Squeezing every last bit of information out of my data
As I outlined in my November Goals, this week I’m playing around with my dataset to see if I can pool my eelgrass and bare samples, and repeating my NMDS and ANOSIM analyses. I know Steven said to focus on protein-level responses, but I’m curious…

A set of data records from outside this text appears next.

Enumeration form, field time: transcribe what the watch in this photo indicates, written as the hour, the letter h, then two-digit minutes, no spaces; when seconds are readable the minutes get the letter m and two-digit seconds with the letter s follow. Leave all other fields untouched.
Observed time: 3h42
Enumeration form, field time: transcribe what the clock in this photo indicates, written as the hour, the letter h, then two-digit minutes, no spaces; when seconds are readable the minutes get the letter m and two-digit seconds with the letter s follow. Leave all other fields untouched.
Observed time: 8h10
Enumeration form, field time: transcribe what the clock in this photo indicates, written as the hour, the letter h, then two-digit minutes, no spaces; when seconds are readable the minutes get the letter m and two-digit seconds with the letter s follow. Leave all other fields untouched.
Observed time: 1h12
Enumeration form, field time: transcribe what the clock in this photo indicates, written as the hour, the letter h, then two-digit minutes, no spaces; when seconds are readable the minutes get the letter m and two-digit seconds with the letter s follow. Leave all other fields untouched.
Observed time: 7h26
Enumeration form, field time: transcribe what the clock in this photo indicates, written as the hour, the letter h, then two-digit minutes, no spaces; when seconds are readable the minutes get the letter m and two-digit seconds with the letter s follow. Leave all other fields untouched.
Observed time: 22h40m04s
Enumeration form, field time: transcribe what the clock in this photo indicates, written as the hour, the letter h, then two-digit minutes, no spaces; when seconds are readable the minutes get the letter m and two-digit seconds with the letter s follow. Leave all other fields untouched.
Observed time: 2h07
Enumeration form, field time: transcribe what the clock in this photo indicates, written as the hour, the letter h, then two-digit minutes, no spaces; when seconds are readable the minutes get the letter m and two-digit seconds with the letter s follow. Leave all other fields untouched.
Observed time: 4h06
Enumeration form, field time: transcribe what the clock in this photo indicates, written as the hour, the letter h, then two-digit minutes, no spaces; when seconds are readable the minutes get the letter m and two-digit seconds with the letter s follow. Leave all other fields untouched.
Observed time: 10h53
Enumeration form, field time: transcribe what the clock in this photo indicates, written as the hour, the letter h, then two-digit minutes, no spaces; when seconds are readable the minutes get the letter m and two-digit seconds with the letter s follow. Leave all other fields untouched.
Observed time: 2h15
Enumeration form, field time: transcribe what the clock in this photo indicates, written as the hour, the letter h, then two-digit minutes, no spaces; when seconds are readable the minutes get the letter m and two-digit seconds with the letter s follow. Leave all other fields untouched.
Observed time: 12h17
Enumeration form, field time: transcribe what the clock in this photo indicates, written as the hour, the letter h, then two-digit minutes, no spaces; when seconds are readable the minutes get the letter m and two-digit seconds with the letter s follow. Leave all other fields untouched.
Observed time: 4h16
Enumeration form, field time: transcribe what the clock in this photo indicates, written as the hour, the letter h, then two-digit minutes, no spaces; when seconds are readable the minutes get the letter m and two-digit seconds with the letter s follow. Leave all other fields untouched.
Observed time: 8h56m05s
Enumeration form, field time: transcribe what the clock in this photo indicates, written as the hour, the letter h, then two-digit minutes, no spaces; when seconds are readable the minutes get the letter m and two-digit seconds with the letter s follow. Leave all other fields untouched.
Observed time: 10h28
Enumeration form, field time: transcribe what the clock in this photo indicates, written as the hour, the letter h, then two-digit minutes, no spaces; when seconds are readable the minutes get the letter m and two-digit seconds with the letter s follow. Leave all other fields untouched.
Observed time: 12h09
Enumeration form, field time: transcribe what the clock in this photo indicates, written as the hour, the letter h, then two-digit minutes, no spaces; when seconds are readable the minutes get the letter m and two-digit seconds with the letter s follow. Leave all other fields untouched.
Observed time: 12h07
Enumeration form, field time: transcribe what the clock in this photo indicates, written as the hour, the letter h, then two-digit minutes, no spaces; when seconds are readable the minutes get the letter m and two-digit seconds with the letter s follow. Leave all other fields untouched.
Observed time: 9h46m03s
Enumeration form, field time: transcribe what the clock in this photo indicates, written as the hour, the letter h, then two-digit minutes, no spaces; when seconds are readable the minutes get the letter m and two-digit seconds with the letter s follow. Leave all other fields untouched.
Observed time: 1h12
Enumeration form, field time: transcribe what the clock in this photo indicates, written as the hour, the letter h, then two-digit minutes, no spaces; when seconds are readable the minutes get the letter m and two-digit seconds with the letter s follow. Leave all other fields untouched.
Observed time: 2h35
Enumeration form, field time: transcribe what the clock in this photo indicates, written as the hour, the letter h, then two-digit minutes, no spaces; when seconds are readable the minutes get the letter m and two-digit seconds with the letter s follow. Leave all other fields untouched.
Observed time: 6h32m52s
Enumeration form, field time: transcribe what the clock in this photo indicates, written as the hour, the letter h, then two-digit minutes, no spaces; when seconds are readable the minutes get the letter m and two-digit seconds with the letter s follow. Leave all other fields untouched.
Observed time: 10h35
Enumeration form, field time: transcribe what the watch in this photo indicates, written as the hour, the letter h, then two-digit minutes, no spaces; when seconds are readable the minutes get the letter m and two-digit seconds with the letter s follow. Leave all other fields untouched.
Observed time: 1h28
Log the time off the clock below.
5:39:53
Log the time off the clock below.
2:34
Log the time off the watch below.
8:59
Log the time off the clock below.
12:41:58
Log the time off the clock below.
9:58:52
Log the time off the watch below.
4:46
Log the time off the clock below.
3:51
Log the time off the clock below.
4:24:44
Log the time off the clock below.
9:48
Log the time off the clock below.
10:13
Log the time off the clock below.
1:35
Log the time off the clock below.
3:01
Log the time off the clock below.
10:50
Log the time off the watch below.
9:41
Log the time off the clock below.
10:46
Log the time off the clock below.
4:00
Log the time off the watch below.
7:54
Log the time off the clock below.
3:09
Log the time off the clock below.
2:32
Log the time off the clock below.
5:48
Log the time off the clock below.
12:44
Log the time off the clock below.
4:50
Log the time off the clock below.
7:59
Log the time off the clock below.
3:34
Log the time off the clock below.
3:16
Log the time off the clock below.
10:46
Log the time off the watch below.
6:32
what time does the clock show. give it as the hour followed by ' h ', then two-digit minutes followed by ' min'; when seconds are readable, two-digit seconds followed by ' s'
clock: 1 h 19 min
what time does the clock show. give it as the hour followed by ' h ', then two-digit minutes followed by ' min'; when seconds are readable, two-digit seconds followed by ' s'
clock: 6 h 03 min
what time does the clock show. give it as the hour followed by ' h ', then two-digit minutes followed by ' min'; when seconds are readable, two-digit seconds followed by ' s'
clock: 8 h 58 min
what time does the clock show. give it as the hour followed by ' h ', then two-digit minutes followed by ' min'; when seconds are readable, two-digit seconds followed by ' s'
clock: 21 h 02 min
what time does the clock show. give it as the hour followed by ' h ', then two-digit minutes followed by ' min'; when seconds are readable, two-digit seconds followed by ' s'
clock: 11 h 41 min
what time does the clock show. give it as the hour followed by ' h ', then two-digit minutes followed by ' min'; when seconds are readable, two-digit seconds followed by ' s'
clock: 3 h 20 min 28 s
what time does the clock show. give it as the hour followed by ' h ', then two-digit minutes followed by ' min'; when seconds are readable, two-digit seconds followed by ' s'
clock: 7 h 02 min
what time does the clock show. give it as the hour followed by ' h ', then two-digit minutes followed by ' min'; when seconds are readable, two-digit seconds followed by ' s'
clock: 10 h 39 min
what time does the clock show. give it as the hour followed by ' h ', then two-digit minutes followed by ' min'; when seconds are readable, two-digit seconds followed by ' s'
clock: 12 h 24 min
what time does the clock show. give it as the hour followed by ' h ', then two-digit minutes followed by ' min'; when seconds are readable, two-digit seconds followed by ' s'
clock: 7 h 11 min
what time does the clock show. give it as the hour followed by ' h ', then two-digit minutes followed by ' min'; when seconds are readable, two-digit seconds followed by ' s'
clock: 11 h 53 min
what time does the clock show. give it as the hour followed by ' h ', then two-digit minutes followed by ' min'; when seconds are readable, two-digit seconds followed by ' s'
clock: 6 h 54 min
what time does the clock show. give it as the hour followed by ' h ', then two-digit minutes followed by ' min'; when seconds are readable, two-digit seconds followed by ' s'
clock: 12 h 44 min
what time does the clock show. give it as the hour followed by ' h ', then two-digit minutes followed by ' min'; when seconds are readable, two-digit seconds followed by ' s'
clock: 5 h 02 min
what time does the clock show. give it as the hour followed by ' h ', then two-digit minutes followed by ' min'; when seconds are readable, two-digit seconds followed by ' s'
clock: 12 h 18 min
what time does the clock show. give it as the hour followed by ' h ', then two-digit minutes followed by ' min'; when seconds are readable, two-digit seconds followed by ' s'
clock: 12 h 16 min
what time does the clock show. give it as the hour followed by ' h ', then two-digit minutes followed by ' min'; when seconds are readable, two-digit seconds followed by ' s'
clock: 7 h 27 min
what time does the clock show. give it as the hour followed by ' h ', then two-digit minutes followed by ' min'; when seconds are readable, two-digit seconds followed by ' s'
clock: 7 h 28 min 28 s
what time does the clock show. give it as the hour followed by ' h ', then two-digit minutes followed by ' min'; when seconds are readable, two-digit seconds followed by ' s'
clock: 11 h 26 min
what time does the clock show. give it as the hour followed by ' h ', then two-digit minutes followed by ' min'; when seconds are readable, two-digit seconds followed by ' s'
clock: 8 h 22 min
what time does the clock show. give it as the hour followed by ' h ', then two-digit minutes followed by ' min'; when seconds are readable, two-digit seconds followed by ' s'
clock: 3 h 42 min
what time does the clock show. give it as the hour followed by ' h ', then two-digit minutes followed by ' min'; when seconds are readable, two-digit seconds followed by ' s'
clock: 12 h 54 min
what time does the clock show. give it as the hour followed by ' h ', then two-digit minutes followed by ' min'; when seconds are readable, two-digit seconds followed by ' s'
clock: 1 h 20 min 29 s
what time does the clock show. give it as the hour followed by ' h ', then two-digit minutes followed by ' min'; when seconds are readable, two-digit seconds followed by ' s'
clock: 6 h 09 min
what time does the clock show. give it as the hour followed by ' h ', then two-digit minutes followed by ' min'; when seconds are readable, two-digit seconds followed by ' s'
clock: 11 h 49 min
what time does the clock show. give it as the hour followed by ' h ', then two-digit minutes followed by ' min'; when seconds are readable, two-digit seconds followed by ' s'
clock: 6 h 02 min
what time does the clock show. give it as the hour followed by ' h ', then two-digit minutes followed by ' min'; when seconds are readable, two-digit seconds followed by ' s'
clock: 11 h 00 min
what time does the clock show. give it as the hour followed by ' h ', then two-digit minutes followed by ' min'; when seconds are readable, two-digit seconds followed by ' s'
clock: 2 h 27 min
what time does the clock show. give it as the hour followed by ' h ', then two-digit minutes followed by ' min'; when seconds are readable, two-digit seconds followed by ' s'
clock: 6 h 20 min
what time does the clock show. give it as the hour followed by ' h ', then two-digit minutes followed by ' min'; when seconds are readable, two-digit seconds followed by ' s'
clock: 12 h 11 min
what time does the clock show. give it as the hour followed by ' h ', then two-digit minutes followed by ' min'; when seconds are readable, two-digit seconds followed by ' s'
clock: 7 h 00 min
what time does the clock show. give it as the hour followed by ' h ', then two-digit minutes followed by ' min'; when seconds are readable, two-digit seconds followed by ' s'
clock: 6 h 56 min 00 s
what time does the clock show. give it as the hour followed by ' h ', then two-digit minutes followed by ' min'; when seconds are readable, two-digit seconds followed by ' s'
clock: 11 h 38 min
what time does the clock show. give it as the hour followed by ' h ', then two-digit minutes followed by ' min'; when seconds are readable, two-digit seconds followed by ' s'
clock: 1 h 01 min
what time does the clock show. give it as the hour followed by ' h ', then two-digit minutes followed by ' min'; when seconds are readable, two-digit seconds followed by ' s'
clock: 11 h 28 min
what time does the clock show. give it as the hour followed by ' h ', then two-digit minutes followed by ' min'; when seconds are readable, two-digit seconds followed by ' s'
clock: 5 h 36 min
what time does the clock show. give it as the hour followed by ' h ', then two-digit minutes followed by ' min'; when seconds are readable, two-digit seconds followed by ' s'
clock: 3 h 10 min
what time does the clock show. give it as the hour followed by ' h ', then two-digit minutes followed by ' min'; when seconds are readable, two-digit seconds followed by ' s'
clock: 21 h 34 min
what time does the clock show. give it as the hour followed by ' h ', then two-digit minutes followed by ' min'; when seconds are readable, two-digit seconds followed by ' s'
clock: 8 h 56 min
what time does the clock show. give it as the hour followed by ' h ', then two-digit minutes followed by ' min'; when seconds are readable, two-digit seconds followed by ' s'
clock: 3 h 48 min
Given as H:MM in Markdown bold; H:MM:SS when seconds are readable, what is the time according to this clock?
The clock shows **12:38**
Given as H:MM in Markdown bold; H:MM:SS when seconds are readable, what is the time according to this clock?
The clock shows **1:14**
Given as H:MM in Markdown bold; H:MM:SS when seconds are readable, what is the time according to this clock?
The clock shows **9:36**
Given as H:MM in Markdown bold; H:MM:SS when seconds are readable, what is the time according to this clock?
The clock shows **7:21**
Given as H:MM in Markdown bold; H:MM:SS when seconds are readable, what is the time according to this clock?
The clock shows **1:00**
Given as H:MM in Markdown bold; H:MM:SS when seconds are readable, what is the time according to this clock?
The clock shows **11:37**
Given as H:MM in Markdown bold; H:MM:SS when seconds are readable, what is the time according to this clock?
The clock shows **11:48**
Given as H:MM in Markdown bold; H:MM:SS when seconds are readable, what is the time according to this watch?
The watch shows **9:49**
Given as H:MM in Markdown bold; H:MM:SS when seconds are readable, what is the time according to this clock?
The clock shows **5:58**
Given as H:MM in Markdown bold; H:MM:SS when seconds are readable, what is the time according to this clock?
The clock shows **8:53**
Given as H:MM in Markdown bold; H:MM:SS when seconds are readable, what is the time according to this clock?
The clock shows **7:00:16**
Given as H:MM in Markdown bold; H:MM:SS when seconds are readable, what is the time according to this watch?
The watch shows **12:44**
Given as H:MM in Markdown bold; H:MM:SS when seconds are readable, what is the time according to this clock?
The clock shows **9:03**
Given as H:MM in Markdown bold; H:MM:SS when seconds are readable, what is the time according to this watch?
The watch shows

Step 1: Rerun NMDS and ANOSIM without pooling
Site only ANOSIM: R = 0.01339, Significance: 0.326 Eelgrass/Bare only ANOSIM: R = 0.02932, Significance: 0.168 Site and eelgrass ANOSIM: R = 0.00386, Significance: 0.41
Nothing significant, but here’s the pattern I see in that NMDS:
Figure 1. Annotated NMDS plot
My groups overlap because there’s still a lot of variability within my groups. This could be due to the alternative splicing I’m seeing within my protein abundances.
Step 2: Pool eelgrass and bare samples
There has been no indication that my eelgrass samples have significantly different protein expression results from my bare samples (see above eelgrass-only ANOSIM results). So I pooled them. Again nothing significant, but it’s nice looking at a less-distracting picture.
ANOSIM: R = 0.01339, Significance: 0.321
Figure 2. Annotated NMDS plot after pooling bare and eelgrass samples
I’m just go ahead and say we’re about done here. No more NMDS and ANOSIMs!